### WORK TO COMPLETE
Copy out the entries below in full and exactly.

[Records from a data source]
BEGIN

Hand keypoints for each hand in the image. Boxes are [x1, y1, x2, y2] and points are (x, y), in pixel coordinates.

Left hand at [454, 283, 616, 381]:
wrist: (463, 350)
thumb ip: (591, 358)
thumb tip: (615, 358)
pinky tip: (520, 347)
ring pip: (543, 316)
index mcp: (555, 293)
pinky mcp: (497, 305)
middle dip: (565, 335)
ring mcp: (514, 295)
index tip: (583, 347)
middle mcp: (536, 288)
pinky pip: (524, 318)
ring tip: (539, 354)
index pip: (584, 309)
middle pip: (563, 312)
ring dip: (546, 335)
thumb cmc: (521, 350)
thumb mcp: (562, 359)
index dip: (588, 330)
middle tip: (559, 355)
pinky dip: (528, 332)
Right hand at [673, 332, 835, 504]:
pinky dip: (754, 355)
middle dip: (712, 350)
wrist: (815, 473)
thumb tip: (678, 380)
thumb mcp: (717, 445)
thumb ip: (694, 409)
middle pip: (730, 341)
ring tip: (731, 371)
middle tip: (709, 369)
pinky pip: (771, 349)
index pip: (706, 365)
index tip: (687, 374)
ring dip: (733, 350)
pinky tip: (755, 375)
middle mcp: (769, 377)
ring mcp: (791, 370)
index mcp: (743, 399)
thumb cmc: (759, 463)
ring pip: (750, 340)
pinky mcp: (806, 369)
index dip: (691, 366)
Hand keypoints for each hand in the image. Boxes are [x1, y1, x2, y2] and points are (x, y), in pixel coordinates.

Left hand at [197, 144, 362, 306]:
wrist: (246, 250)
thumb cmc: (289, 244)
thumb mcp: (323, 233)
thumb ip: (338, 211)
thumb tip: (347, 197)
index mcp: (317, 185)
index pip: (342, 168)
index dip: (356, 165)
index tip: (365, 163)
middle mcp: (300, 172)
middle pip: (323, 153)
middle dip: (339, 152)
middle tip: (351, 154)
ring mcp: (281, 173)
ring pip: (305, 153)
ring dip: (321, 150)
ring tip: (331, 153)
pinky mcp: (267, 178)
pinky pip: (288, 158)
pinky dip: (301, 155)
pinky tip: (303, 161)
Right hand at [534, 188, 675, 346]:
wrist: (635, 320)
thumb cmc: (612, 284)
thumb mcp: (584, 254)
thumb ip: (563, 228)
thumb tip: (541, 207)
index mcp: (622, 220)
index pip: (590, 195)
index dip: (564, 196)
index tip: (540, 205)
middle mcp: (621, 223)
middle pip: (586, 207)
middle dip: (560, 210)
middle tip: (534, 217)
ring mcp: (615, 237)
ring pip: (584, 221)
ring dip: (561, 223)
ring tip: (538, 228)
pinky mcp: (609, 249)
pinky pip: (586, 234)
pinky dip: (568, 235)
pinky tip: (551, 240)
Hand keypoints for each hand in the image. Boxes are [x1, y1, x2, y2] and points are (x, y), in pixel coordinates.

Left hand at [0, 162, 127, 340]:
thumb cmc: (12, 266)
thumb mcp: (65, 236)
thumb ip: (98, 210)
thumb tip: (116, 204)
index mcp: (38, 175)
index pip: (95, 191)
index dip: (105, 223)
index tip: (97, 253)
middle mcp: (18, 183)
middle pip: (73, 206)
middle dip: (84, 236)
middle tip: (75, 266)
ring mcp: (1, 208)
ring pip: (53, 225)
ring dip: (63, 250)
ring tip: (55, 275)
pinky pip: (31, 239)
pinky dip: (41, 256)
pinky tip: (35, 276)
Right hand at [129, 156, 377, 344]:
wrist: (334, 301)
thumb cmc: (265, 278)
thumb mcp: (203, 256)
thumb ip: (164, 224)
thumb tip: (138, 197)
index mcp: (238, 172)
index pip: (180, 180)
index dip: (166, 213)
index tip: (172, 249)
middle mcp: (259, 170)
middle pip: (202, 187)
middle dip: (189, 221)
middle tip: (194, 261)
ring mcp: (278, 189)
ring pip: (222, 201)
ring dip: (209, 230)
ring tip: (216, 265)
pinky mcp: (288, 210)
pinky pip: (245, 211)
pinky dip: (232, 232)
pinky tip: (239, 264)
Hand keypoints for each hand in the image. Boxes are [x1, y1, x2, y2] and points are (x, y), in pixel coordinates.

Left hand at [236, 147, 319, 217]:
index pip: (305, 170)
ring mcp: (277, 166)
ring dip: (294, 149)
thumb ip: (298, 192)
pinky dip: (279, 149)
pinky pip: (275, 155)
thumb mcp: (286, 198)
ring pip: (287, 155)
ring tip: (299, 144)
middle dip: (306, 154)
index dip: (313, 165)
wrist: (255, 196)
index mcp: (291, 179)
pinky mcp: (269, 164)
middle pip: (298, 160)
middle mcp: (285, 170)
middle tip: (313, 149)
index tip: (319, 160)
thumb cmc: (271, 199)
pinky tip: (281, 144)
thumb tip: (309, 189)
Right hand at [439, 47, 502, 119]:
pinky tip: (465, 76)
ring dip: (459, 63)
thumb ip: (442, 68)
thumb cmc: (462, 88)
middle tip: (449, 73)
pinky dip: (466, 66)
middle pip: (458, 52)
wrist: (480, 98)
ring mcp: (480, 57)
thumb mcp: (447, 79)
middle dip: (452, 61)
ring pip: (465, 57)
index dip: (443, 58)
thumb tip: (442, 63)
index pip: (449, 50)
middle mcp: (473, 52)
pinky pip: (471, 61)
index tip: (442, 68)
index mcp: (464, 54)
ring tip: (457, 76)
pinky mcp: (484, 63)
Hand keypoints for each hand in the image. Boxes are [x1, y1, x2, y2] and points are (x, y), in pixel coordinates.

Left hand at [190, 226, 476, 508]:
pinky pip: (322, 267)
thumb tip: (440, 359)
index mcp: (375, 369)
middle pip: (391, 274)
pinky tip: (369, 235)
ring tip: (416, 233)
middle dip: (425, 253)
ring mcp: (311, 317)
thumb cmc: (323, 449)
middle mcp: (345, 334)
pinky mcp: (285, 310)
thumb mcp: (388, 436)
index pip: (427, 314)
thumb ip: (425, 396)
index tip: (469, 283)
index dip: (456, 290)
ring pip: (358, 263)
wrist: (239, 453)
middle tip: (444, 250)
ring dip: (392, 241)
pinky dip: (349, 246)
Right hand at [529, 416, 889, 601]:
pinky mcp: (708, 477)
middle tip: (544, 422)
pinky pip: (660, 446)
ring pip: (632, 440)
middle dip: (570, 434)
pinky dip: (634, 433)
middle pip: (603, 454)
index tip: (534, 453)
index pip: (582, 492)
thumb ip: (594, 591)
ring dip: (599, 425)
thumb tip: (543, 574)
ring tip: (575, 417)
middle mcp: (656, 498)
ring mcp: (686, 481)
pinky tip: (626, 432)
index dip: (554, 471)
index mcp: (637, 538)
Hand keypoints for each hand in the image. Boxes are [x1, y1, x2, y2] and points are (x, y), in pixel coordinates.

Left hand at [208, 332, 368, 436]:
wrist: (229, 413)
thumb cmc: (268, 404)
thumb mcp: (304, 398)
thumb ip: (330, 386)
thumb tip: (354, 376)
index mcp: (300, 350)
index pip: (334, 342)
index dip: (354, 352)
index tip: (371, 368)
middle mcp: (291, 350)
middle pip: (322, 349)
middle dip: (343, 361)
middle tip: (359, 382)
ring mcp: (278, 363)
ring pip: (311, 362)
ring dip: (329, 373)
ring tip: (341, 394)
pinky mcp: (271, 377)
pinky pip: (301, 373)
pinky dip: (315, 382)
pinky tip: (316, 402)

END

### EXERCISE RESPONSE
Hand keypoints for each hand in the image. Boxes are [x1, y1, x2, y2] and points are (x, y), in pixel coordinates.

Left hand at [454, 283, 616, 381]:
wrist: (463, 350)
thumb ip: (591, 358)
thumb tip: (615, 358)
pinky tip: (520, 347)
ring pip: (543, 316)
index mcp: (555, 293)
pinky mcp: (497, 305)
middle dip: (565, 335)
ring mcp: (514, 295)
index tip: (583, 347)
middle mcp: (536, 288)
pinky pip: (524, 318)
ring tip: (539, 354)
index pip: (584, 309)
middle pip: (563, 312)
ring dip: (546, 335)
thumb cmc: (521, 350)
thumb mcp: (562, 359)
index dip: (588, 330)
middle tip: (559, 355)
pinky dip: (528, 332)
Right hand at [673, 332, 835, 504]:
pinky dip: (754, 355)
middle dip: (712, 350)
wrist: (815, 473)
thumb tip: (678, 380)
thumb mcp: (717, 445)
thumb ip: (694, 409)
middle pip: (730, 341)
ring tip: (731, 371)
middle tip: (709, 369)
pinky pip: (771, 349)
index pip: (706, 365)
index tip: (687, 374)
ring dip: (733, 350)
pinky tip: (755, 375)
middle mcp: (769, 377)
ring mcp: (791, 370)
index mcp: (743, 399)
thumb cmc: (759, 463)
ring pip: (750, 340)
pinky mcp: (806, 369)
index dip: (691, 366)
Hand keypoints for each hand in the image. Boxes are [x1, y1, x2, y2] and points are (x, y), in pixel coordinates.

Left hand at [197, 144, 362, 306]:
wrist: (246, 250)
thumb cmc: (289, 244)
thumb mcp: (323, 233)
thumb ip: (338, 211)
thumb tip: (347, 197)
index mcp: (317, 185)
index pip: (342, 168)
index dip: (356, 165)
index tip: (365, 163)
middle mcp: (300, 172)
middle pip: (323, 153)
middle dip: (339, 152)
middle tip: (351, 154)
ring mcp: (281, 173)
ring pip: (305, 153)
ring dip: (321, 150)
ring tip: (331, 153)
pinky mcp: (267, 178)
pinky pip: (288, 158)
pinky dip: (301, 155)
pinky tip: (303, 161)
Right hand at [534, 188, 675, 346]:
wrist: (635, 320)
thumb cmc: (612, 284)
thumb mcp: (584, 254)
thumb ip: (563, 228)
thumb tip: (541, 207)
index mcp: (622, 220)
index pip: (590, 195)
index dip: (564, 196)
index tip: (540, 205)
middle mcp: (621, 223)
middle pip: (586, 207)
middle dip: (560, 210)
middle tip: (534, 217)
ring mcp: (615, 237)
ring pip: (584, 221)
ring dip: (561, 223)
ring tip: (538, 228)
pinky mcp: (609, 249)
pinky pip: (586, 234)
pinky dip: (568, 235)
pinky tip: (551, 240)
Hand keypoints for each hand in the image. Boxes are [x1, y1, x2, y2] and points are (x, y), in pixel coordinates.

Left hand at [0, 162, 127, 340]:
thumb cmc: (12, 266)
thumb mcp: (65, 236)
thumb ip: (98, 210)
thumb tip: (116, 204)
index mcp: (38, 175)
index pip: (95, 191)
index dip: (105, 223)
index tip: (97, 253)
middle mcp: (18, 183)
middle pip: (73, 206)
middle dip: (84, 236)
middle tip: (75, 266)
ring mcp: (1, 208)
ring pip: (53, 225)
ring dip: (63, 250)
ring tip: (55, 275)
pinky pip: (31, 239)
pinky dip: (41, 256)
pinky tip: (35, 276)
Right hand at [129, 156, 377, 344]:
wrist: (334, 301)
thumb cmc: (265, 278)
thumb mcp: (203, 256)
thumb ip: (164, 224)
thumb tip: (138, 197)
index mcp: (238, 172)
index pip: (180, 180)
index dip: (166, 213)
index tip: (172, 249)
middle mcp: (259, 170)
middle pip: (202, 187)
middle dip: (189, 221)
middle tip: (194, 261)
ring mcp: (278, 189)
ring pip: (222, 201)
ring dip: (209, 230)
ring tip: (216, 265)
pinky mcp: (288, 210)
pinky pip: (245, 211)
pinky dip: (232, 232)
pinky tip: (239, 264)
Hand keypoints for each hand in the image. Boxes are [x1, y1, x2, y2] and points are (x, y), in pixel coordinates.

Left hand at [236, 147, 319, 217]:
index pip: (305, 170)
ring mcp: (277, 166)
ring dip: (294, 149)
thumb ip: (298, 192)
pinky dip: (279, 149)
pinky pip: (275, 155)
thumb mcp: (286, 198)
ring pip: (287, 155)
ring tip: (299, 144)
middle dip: (306, 154)
index dip: (313, 165)
wrist: (255, 196)
index mcp: (291, 179)
pinky mcp: (269, 164)
middle pip: (298, 160)
middle mcp: (285, 170)
middle tip: (313, 149)
index tip: (319, 160)
thumb cmc: (271, 199)
pinky tip: (281, 144)
thumb tip: (309, 189)
Right hand at [439, 47, 502, 119]:
pinky tip: (465, 76)
ring dip: (459, 63)
thumb ip: (442, 68)
thumb cmc: (462, 88)
middle tip: (449, 73)
pinky dip: (466, 66)
middle pip: (458, 52)
wrist: (480, 98)
ring mcp: (480, 57)
thumb mcp: (447, 79)
middle dip: (452, 61)
ring pip: (465, 57)
index dip: (443, 58)
thumb tip: (442, 63)
index pip: (449, 50)
middle mcp: (473, 52)
pinky pip: (471, 61)
index tip: (442, 68)
index mcp: (464, 54)
ring tip: (457, 76)
pinky mcp: (484, 63)
Hand keypoints for each hand in the image. Boxes are [x1, y1, x2, y2] and points are (x, y), in pixel coordinates.

Left hand at [190, 226, 476, 508]:
pinky pip: (322, 267)
thumb tip: (440, 359)
index mcp: (375, 369)
middle pip: (391, 274)
pinky tip: (369, 235)
ring tip: (416, 233)
middle dip: (425, 253)
ring mcp: (311, 317)
thumb cmc: (323, 449)
middle mcp: (345, 334)
pinky mcp: (285, 310)
thumb mcp: (388, 436)
index pip: (427, 314)
thumb ip: (425, 396)
index tip: (469, 283)
index dip: (456, 290)
ring pip: (358, 263)
wrist: (239, 453)
middle tip: (444, 250)
ring dip: (392, 241)
pinky dip: (349, 246)
Right hand at [529, 416, 889, 601]:
pinky mcp: (708, 477)
middle tip: (544, 422)
pinky pip: (660, 446)
ring pip: (632, 440)
middle dip: (570, 434)
pinky dip: (634, 433)
middle pip: (603, 454)
index tip: (534, 453)
index pip: (582, 492)
thumb ip: (594, 591)
ring dip: (599, 425)
thumb tip: (543, 574)
ring tip: (575, 417)
middle mcp: (656, 498)
ring mcp: (686, 481)
pinky tip: (626, 432)
index dip: (554, 471)
index mcp: (637, 538)
Hand keypoints for each hand in the image. Boxes are [x1, y1, x2, y2] and points are (x, y), in pixel coordinates.

Left hand at [208, 332, 368, 436]:
wrist: (229, 413)
thumb cmc: (268, 404)
thumb mcp: (304, 398)
thumb ip: (330, 386)
thumb tip: (354, 376)
index mcp: (300, 350)
index pip: (334, 342)
index dip: (354, 352)
index tip: (371, 368)
middle mcp: (291, 350)
middle pip: (322, 349)
middle dip: (343, 361)
middle tip: (359, 382)
ring mcp: (278, 363)
ring pip: (311, 362)
ring dip: (329, 373)
ring tip: (341, 394)
pinky mcp: (271, 377)
pinky pip: (301, 373)
pinky dip: (315, 382)
pinky tip: (316, 402)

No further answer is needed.